* _Description of the task_
Reproduce the passage of the book review word for word, starting at "What makes Precarious" and ending at "collaboration off it.".

Top of Document section

This sense of timing—when it makes sense to speak as something specific, when it would be better to question the construction of that something—is what makes Butler’s thought particularly valuable to those of us on the Left. Regardless of what her critics may claim, she is no hidebound idealist, who declares, “Women do not exist!” over and over from her mountaintop hermitage. Butler knows why, how, and when to

descend from the heights of philosophical complexity to communicate the importance of her approach to a broader audience than the graduate seminar. She writes for Art Forum. She does interviews. She composes opinion pieces for The New York Times. The essay on the charge of anti-Semitism originally appeared in the London Review of Books. She acts, in short, as a public intellectual, despite the stress that role surely brings her.

What makes Precarious Life so compelling is that it manages to do double duty, fusing scholarly sophistication with the accessibility Butler has until now cultivated outside the academy. Begun in the wake of September 11, 2001, the book bears witness to the sense of urgency she felt as the American response to the attacks on New York and Washington, D.C. threatened to initiate a state of permanent war. This was no time to write only for scholars or only for mainstream progressive. This was a time to write for both groups at the same time, to bring them together on the page in the hope of inspiring greater collaboration off it.

Mind you, Precarious Life is not light reading. Butler’s sentences remain slow-going. But they require a lot less background reading to understand than their counterparts in earlier books like Gender Trouble and Bodies That Matter. Instead of confining itself to intricate analyses of texts that are themselves intricate analyses, such as essays by Sigmund Freud or Michel Foucault, Precarious Life applies the same rigor to speeches, newspaper articles, and government documents. Particularly impressive in this regard, along with the critique of Lawrence Summers’s charge of anti-Semitism, is the chapter Butler devotes to the detention of the individuals being held at Guantanamo Bay in Cuba. “These prisoners,” she notes, “are not even called ‘prisoners’ by the Department of Defense or by representatives of the current U.S. administration. To call them by that name would suggest that internationally recognized rights pertaining to the treatment of prisoners of war ought to come into play. They are, rather, ‘detainees,’ those who are held in waiting, those for whom waiting may well be without end.” Here we see Butler’s long-standing preoccupation with names—the name of “woman,” the name of “Jew,” the name of “lesbian”—in full effect, but turned to a more specific political end. For the people held at Guantanamo, being classified as “detainees” instead of “prisoners” has had the effect of suspending every other identity—citizen, brother, father, Muslim—that they could otherwise claim. In a brutally concrete sense, these individuals are being punished for doing their humanity wrong. The Bush Administration’s rejection of due process for people captured in its “War on Terror” has transformed them into the ultimate “other”: the inhuman.

Bottom of Document section
Top of Material shown

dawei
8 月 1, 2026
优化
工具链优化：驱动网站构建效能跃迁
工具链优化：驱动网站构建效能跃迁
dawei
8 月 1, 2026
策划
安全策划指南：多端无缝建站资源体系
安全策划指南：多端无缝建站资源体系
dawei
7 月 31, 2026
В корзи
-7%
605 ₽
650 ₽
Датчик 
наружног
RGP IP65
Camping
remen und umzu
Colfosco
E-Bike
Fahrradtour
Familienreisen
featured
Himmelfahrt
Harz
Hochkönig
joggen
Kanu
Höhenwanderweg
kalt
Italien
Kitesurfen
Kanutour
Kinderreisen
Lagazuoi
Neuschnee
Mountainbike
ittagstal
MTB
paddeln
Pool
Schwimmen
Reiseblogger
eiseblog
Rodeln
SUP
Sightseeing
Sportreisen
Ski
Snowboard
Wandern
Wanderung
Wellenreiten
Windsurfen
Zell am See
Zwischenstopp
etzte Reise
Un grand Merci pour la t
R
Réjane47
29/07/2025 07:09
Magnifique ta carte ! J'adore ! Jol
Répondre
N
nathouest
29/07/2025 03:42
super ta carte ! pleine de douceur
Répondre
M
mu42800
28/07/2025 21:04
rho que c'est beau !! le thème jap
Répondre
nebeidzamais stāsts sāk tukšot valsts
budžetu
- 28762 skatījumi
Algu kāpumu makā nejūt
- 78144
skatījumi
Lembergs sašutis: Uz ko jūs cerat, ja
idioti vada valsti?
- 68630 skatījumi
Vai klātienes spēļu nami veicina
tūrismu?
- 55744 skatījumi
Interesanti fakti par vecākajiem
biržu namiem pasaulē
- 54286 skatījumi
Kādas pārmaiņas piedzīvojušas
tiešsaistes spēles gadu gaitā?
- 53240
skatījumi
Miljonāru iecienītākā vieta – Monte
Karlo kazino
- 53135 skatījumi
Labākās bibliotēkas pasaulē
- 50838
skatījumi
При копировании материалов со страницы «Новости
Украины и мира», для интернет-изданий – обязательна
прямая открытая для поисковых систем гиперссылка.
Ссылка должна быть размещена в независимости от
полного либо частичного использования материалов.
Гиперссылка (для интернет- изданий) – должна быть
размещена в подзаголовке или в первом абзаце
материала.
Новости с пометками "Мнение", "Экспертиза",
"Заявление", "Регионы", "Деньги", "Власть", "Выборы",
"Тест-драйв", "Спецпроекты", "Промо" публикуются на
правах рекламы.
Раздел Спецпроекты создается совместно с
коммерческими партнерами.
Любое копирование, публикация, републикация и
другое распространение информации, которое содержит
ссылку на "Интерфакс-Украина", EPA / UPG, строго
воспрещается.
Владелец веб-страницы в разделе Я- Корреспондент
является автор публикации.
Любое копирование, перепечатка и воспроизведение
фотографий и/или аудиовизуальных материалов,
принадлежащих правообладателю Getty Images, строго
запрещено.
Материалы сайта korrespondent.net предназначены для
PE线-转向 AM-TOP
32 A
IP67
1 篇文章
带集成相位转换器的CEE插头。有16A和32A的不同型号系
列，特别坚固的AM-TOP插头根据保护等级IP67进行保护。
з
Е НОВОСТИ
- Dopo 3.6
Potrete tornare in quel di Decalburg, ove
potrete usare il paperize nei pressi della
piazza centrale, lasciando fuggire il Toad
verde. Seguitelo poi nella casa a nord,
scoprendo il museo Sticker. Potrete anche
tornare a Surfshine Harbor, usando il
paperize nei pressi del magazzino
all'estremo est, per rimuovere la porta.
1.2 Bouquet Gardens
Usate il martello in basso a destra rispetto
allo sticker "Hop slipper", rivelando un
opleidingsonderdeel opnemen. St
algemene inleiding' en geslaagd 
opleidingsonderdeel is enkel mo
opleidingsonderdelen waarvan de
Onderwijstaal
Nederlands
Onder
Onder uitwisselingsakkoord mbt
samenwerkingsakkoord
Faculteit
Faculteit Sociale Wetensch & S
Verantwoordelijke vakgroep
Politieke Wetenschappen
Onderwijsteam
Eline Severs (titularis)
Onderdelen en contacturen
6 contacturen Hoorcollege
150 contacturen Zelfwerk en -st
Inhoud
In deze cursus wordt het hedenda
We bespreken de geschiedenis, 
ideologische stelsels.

Bottom of Material shown

* _Solution for this problem_
What makes Precarious Life so compelling is that it manages to do double duty, fusing scholarly sophistication with the accessibility Butler has until now cultivated outside the academy. Begun in the wake of September 11, 2001, the book bears witness to the sense of urgency she felt as the American response to the attacks on New York and Washington, D.C. threatened to initiate a state of permanent war. This was no time to write only for scholars or only for mainstream progressive. This was a time to write for both groups at the same time, to bring them together on the page in the hope of inspiring greater collaboration off it.